US 12,073,563 B2
	Systems and methods for birds eye view segmentation
Isht Dwivedi, Mountain View, CA (US); Yi-Ting Chen, Hsinchu (TW); and Behzad Dariush, San Ramon, CA (US)
Assigned to HONDA MOTOR CO., LTD., Tokyo (JP)
Filed by Honda Motor Co., Ltd., Tokyo (JP)
Filed on Mar. 31, 2022, as Appl. No. 17/710,807.
Claims priority of provisional application 63/215,259, filed on Jun. 25, 2021.
Prior Publication US 2022/0414887 A1, Dec. 29, 2022
Int. Cl. G06T 7/10 (2017.01); G06T 7/50 (2017.01); G06T 17/05 (2011.01); G06V 10/77 (2022.01); G06V 10/774 (2022.01); G06V 10/82 (2022.01)

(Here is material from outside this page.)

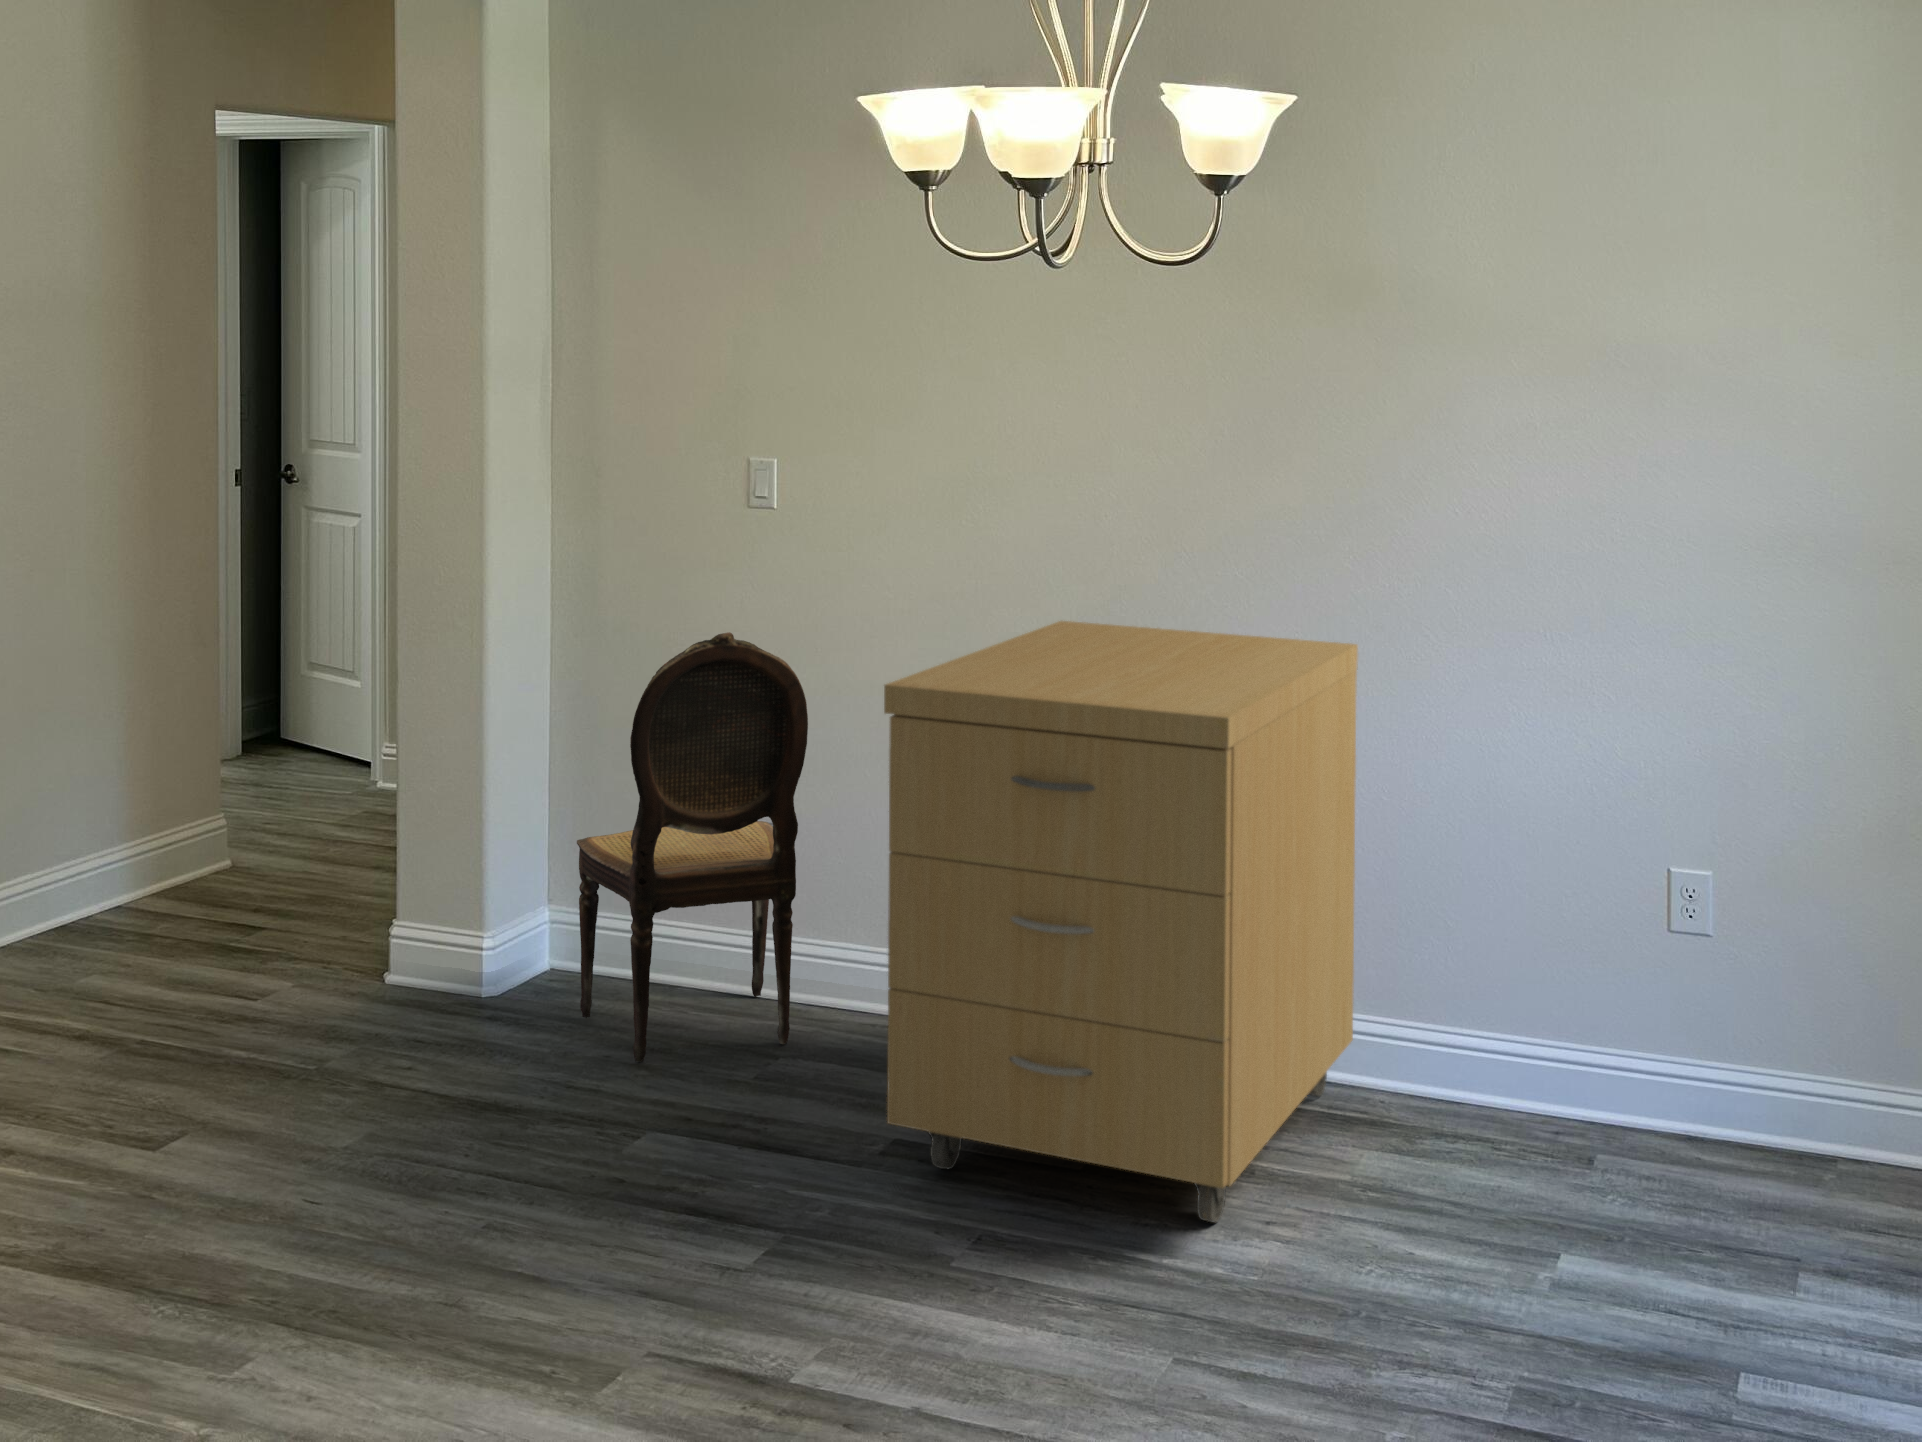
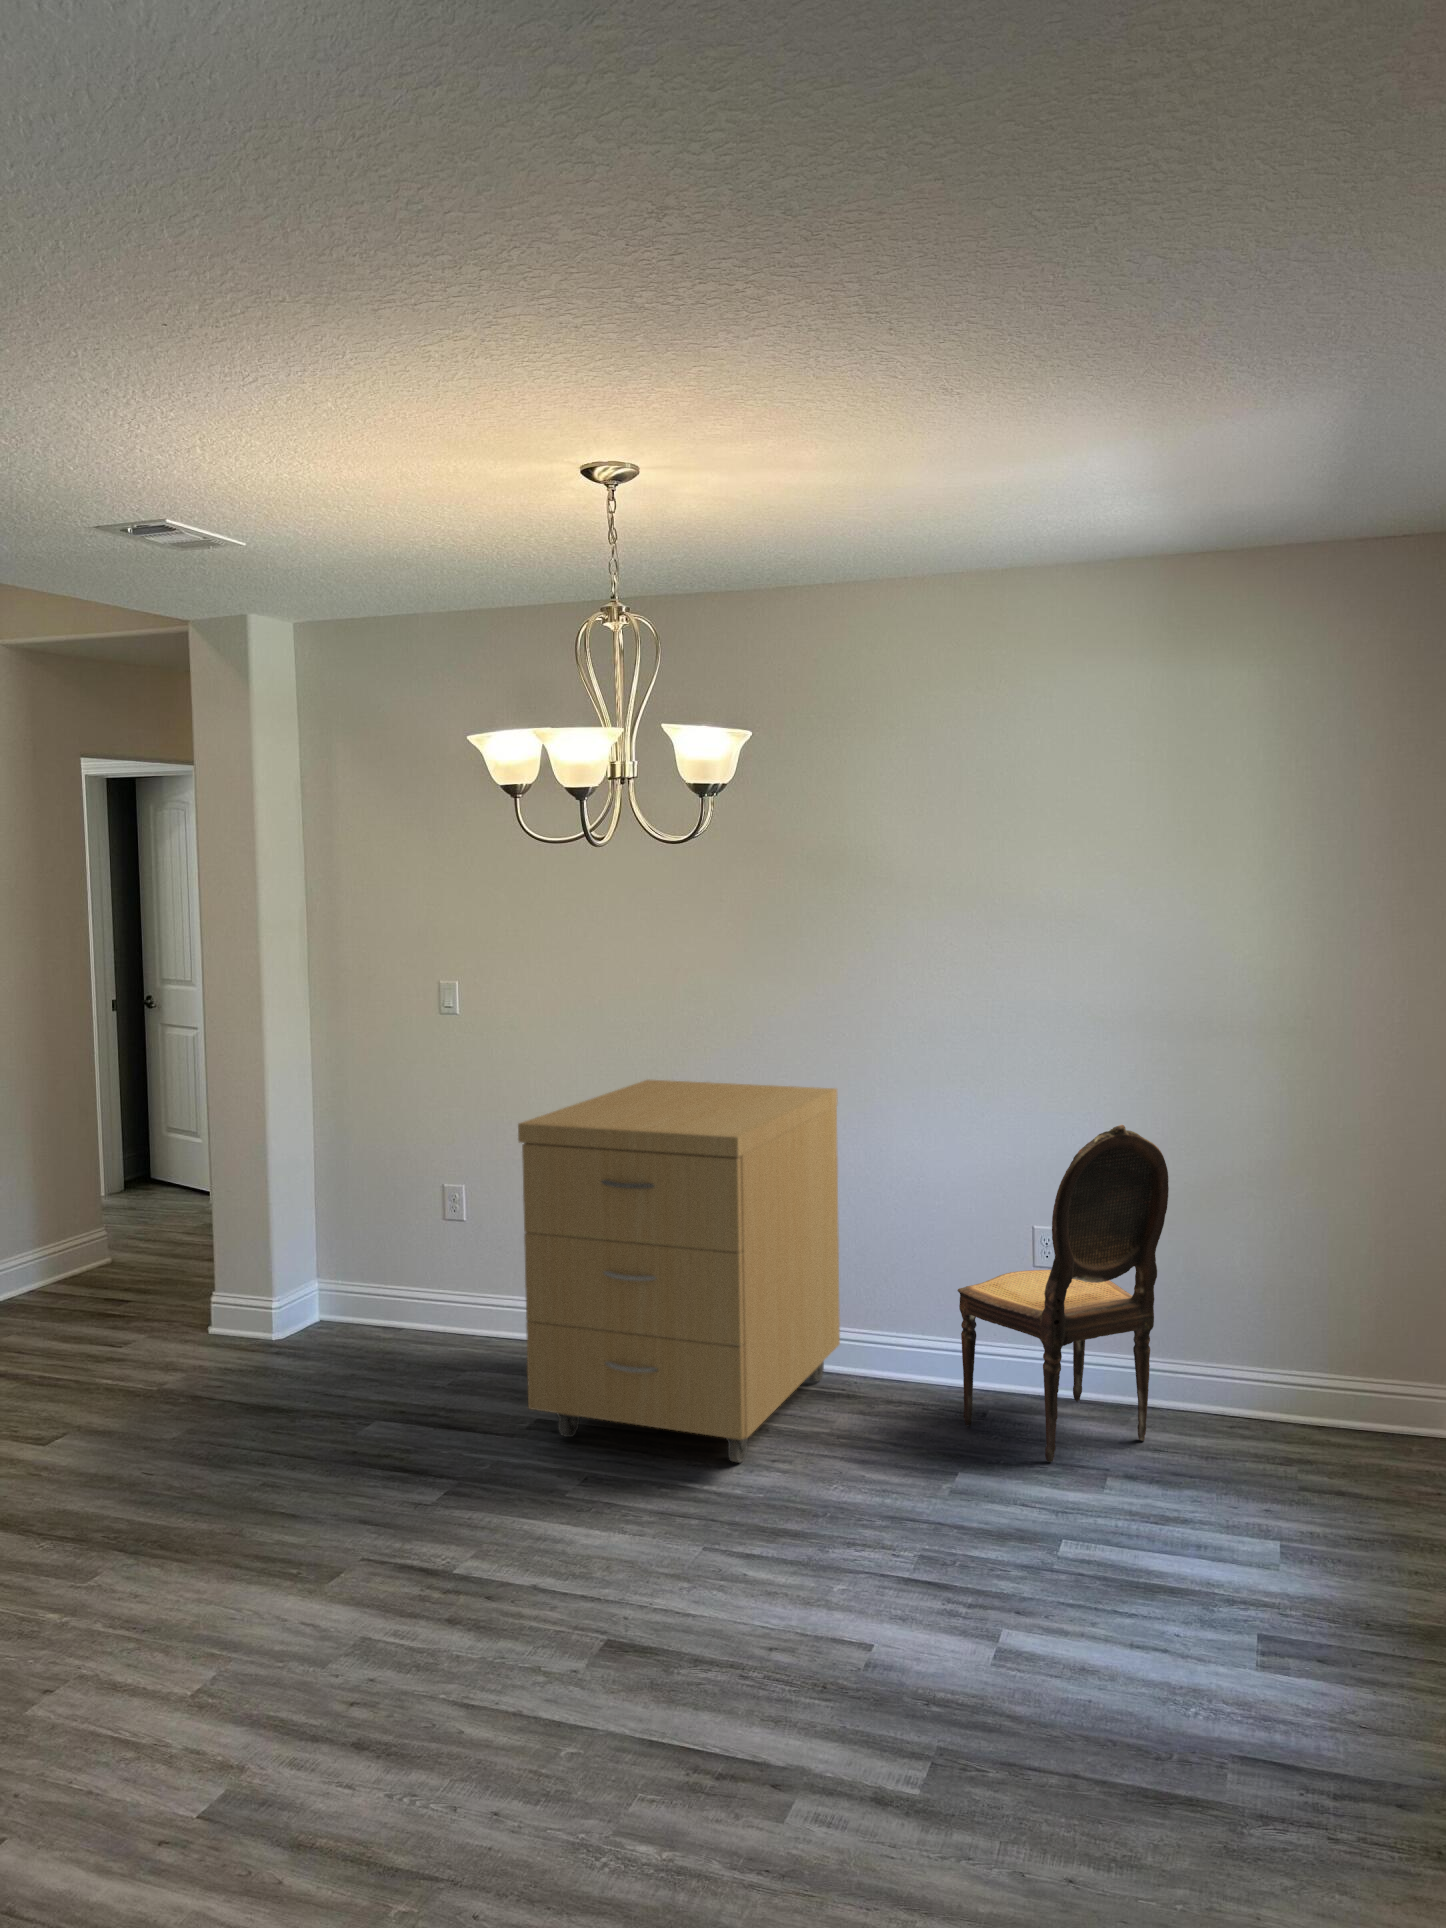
dining chair: present [577,632,808,1062] -> present [958,1125,1169,1462]

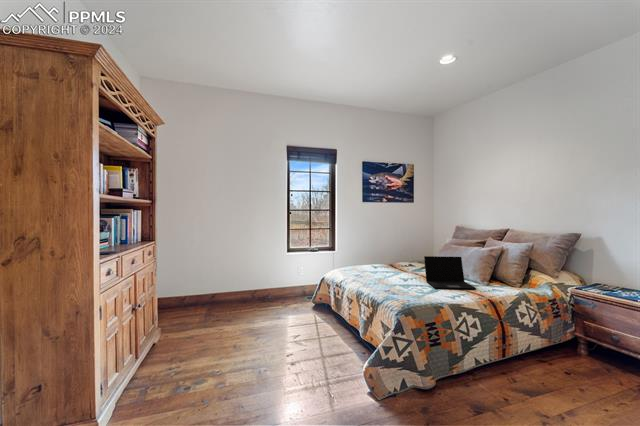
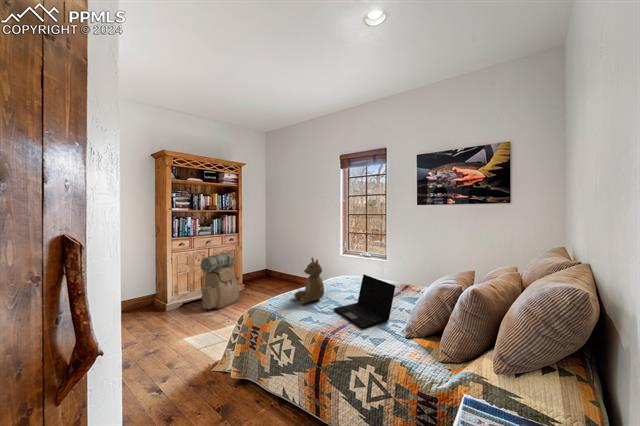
teddy bear: none [384,248,419,293] -> present [294,258,324,304]
backpack: none [139,276,216,387] -> present [200,252,239,309]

CPC G06T 7/10 (2017.01) [G06T 7/50 (2017.01); G06T 17/05 (2013.01); G06V 10/7715 (2022.01); G06V 10/7747 (2022.01); G06V 10/82 (2022.01); G06T 2207/10028 (2013.01); G06T 2207/20021 (2013.01); G06T 2207/20081 (2013.01); G06T 2207/20084 (2013.01); G06T 2210/56 (2013.01)]

20 Claims

1. A system for bird's eye view (BEV) segmentation, comprising:

a memory storing instructions that when executed by a processor cause the processor to:

receive an input image from an image sensor on an agent, wherein the input image is a perspective space image defined relative to a position and viewing direction of the agent, wherein the image sensor is associated with intrinsic parameters, and wherein the input image includes a plurality of pixels;

extract features from the input image using a first neural network (NN), wherein a feature is a piece of information about the content of the input image;

estimate a depth map that includes depth values for pixels of the plurality of pixels of the input image;

generate a three-dimensional (3D) point map based on the depth map and the intrinsic parameters of the image sensor, wherein the 3D point map includes points corresponding to the pixels of the input image;

generate a voxel grid by voxelizing the 3D point map into a plurality of voxels, wherein voxels of the plurality of voxels include a variable number of points, the voxel grid having a size width w in X direction, height h in Y direction and depth d in Z direction in (X, Y, Z) of 3D real world coordinates;

apply the voxel grid for index referencing the input image as an indexed image, wherein features of a perspective frame based on the indexed image are combined with the voxel grid for feature fusion to predict a feature map;

generate the feature map by extracting feature vectors for pixels based on the points included in the voxels of the plurality of voxels, wherein the feature vectors include a length feature vector for each voxel of the plurality of voxels, and the feature map is represented as a 4d feature map with a size height h, width w, depth d and length I; and

generate a BEV segmentation based on the feature map.